Boutros’ office also said he and the Department of Justice have taken “swift action related to internal personnel matters.”

The announcement comes less than a week after Boutros personally dismissed all charges against the “Broadview Six” and apologized in open court for his prosecutors’ conduct in securing charges in the politically-charged case.

While the criminal charges are gone, the fallout from the bombshell developments continue after U.S. District Judge April Perry last week revealed the substantial misconduct government prosecutors allegedly engaged in and covered up in redacted grand jury transcripts.

Perry found the assistant U.S. attorneys handling the case engaged in “vouching,” held improper communications with grand jurors outside of the court proceedings and excused some jurors who disagreed with the government’s theory of the case.

According to Boutros, after doing so, his office launched a review of other grand jury presentations that could have been “impacted in a similar fashion.” He said that process is “far along” but also remains ongoing.

Chris Parente, a defense attorney in the Broadview case, also said this week he has reason to believe Boutros himself had some sort of “personal contact” with the grand jury, though the U.S. Attorney’s Office has denied that claim.

The Broadview charges stemmed from a confrontation between protesters and an Immigration and Customs Enforcement agent driving a vehicle outside the agency’s west suburban processing facility in September.
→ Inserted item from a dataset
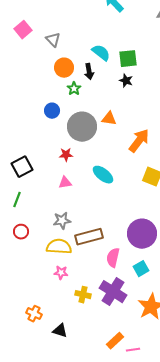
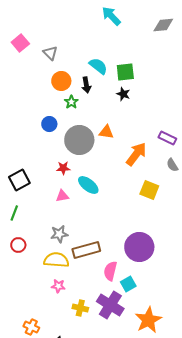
cyan ellipse: (103, 175) -> (88, 185), moved
cyan square: (141, 269) -> (128, 284), moved

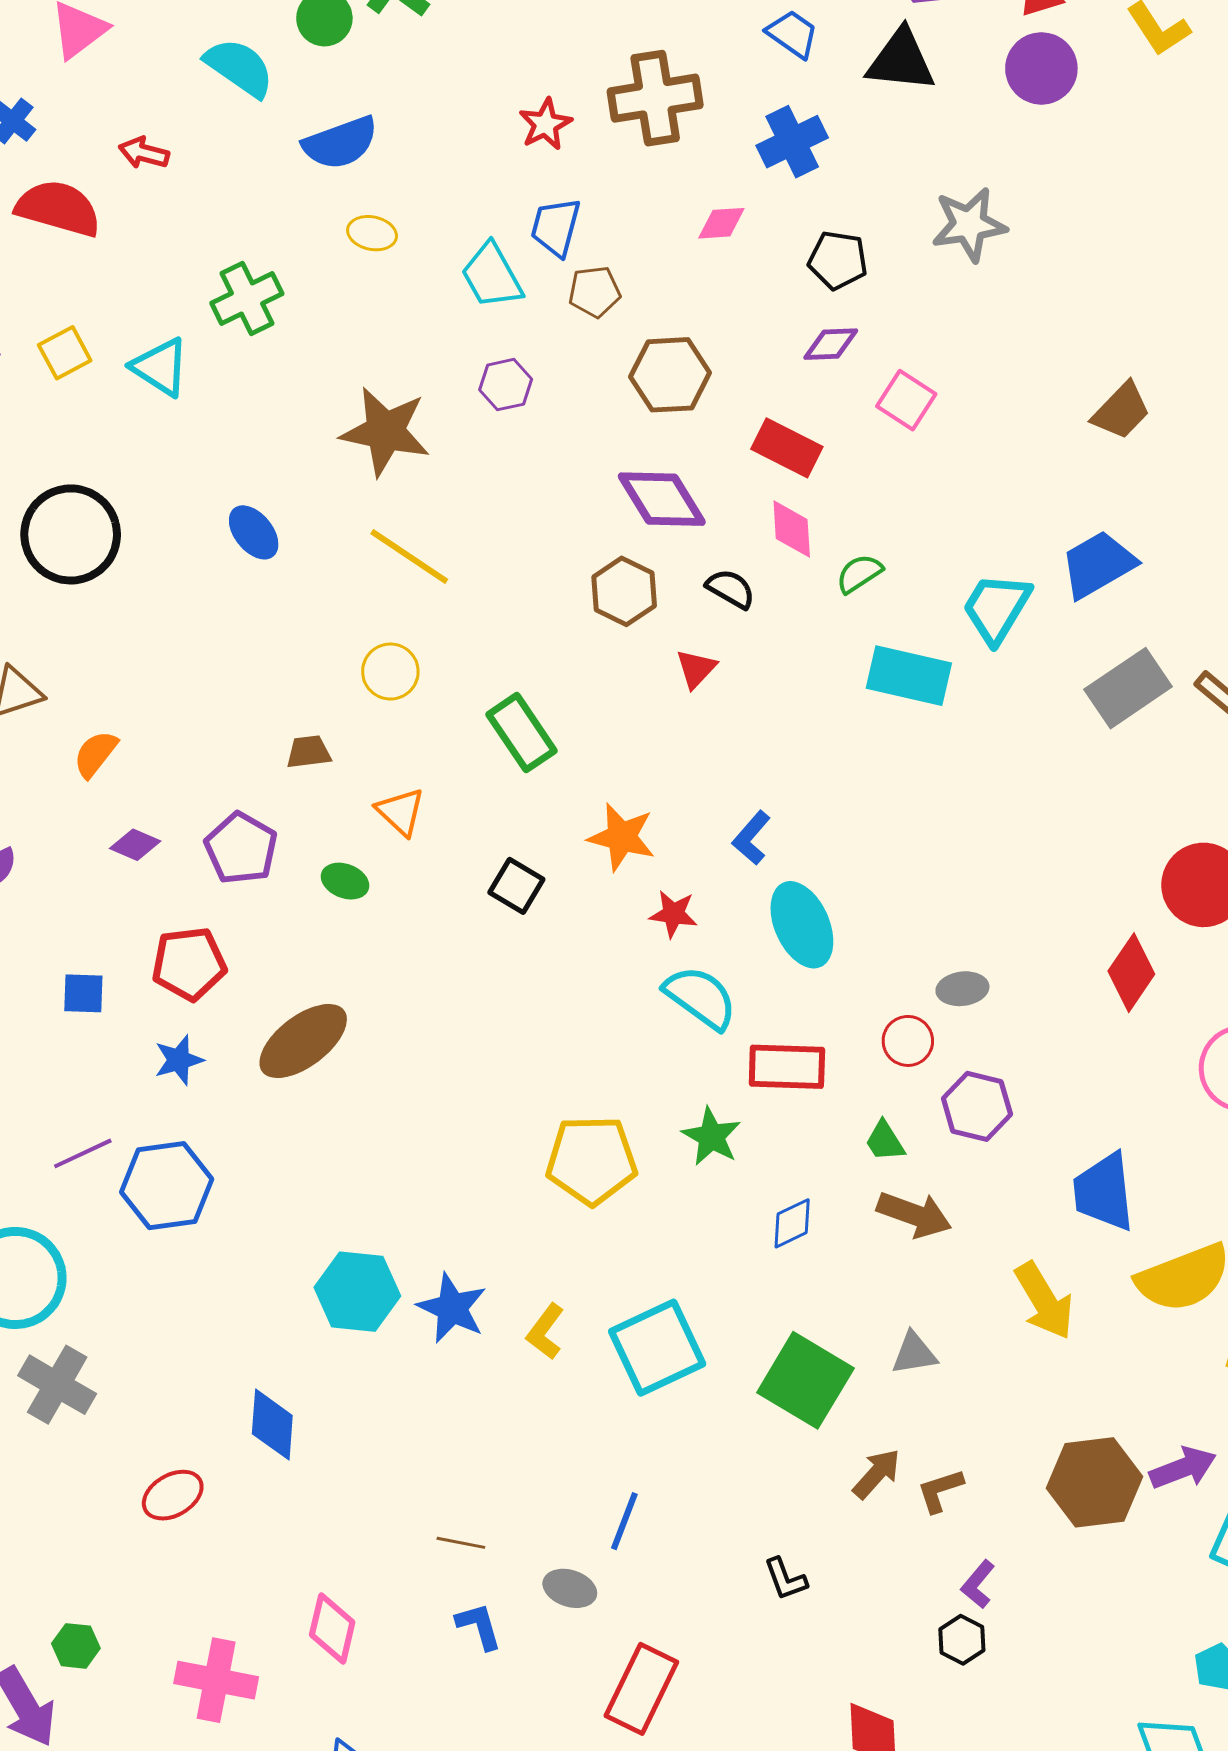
Prosecutors initially alleged the group “banged aggressively” on the vehicle and crowded together and pushed against the vehicle in order to “hinder and impede its movement.”

The alleged prosecutorial misconduct has already bled into at least one other high-profile case. Attorneys for Mahmood Sami Khan, who is charged as part of an alleged fraud scheme at Loretto Hospital, filed a motion to dismiss his case this week, citing “blatant, repeated” misconduct by the same prosecutors before the same grand jury that indicted the “Broadview Six.”

“The government has received every benefit, to date, from a presumption of regularity that was clearly unearned because we now know that the process was infected with misconduct,” Khan’s attorneys wrote.

That motion does not name any specific prosecutor, but the Chicago Sun-Times reported that Assistant U.S. Attorney Sheri Mecklenburg was the only prosecutor involved in both cases. She had a lead role in the Broadview case until she took a role with the Senate Judiciary Committee under U.S. Sen. Dick Durbin. 

Mecklenburg has since been terminated from that position after the alleged misconduct in the Broadview became publicly known.